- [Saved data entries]

********

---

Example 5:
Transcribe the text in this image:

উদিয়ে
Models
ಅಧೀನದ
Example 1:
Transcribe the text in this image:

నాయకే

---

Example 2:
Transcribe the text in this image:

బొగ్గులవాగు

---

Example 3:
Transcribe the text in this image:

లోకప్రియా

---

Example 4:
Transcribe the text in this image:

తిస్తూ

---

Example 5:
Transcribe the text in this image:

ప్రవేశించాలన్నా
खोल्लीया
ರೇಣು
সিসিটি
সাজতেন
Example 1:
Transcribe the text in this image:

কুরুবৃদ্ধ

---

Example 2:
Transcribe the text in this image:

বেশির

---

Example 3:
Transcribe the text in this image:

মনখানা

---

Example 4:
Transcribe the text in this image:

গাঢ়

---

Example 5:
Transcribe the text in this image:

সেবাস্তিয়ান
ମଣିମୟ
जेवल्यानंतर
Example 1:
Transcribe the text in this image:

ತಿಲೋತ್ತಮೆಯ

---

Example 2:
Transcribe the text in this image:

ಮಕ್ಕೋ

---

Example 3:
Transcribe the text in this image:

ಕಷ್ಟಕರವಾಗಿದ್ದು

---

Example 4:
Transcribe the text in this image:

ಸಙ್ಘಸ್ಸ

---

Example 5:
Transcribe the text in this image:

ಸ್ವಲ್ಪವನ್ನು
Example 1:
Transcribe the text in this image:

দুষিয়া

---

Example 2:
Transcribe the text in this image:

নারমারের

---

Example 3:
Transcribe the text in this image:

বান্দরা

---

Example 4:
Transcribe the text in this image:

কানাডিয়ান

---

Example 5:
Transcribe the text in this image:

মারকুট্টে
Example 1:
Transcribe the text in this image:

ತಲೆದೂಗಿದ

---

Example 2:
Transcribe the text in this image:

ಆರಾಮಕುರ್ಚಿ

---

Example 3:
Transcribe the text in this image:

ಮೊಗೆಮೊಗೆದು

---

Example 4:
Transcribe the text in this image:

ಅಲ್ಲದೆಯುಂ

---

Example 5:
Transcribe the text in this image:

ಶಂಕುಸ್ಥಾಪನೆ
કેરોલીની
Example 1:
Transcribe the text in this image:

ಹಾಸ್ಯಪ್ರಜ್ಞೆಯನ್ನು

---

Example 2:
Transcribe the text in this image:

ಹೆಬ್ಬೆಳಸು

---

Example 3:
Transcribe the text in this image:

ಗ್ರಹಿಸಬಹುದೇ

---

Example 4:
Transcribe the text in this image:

********

- [Task directions] Without altering a single word, set down all the entries again.

- [Completed exercise]
---

Example 5:
Transcribe the text in this image:

উদিয়ে
Models
ಅಧೀನದ
Example 1:
Transcribe the text in this image:

నాయకే

---

Example 2:
Transcribe the text in this image:

బొగ్గులవాగు

---

Example 3:
Transcribe the text in this image:

లోకప్రియా

---

Example 4:
Transcribe the text in this image:

తిస్తూ

---

Example 5:
Transcribe the text in this image:

ప్రవేశించాలన్నా
खोल्लीया
ರೇಣು
সিসিটি
সাজতেন
Example 1:
Transcribe the text in this image:

কুরুবৃদ্ধ

---

Example 2:
Transcribe the text in this image:

বেশির

---

Example 3:
Transcribe the text in this image:

মনখানা

---

Example 4:
Transcribe the text in this image:

গাঢ়

---

Example 5:
Transcribe the text in this image:

সেবাস্তিয়ান
ମଣିମୟ
जेवल्यानंतर
Example 1:
Transcribe the text in this image:

ತಿಲೋತ್ತಮೆಯ

---

Example 2:
Transcribe the text in this image:

ಮಕ್ಕೋ

---

Example 3:
Transcribe the text in this image:

ಕಷ್ಟಕರವಾಗಿದ್ದು

---

Example 4:
Transcribe the text in this image:

ಸಙ್ಘಸ್ಸ

---

Example 5:
Transcribe the text in this image:

ಸ್ವಲ್ಪವನ್ನು
Example 1:
Transcribe the text in this image:

দুষিয়া

---

Example 2:
Transcribe the text in this image:

নারমারের

---

Example 3:
Transcribe the text in this image:

বান্দরা

---

Example 4:
Transcribe the text in this image:

কানাডিয়ান

---

Example 5:
Transcribe the text in this image:

মারকুট্টে
Example 1:
Transcribe the text in this image:

ತಲೆದೂಗಿದ

---

Example 2:
Transcribe the text in this image:

ಆರಾಮಕುರ್ಚಿ

---

Example 3:
Transcribe the text in this image:

ಮೊಗೆಮೊಗೆದು

---

Example 4:
Transcribe the text in this image:

ಅಲ್ಲದೆಯುಂ

---

Example 5:
Transcribe the text in this image:

ಶಂಕುಸ್ಥಾಪನೆ
કેરોલીની
Example 1:
Transcribe the text in this image:

ಹಾಸ್ಯಪ್ರಜ್ಞೆಯನ್ನು

---

Example 2:
Transcribe the text in this image:

ಹೆಬ್ಬೆಳಸು

---

Example 3:
Transcribe the text in this image:

ಗ್ರಹಿಸಬಹುದೇ

---

Example 4:
Transcribe the text in this image:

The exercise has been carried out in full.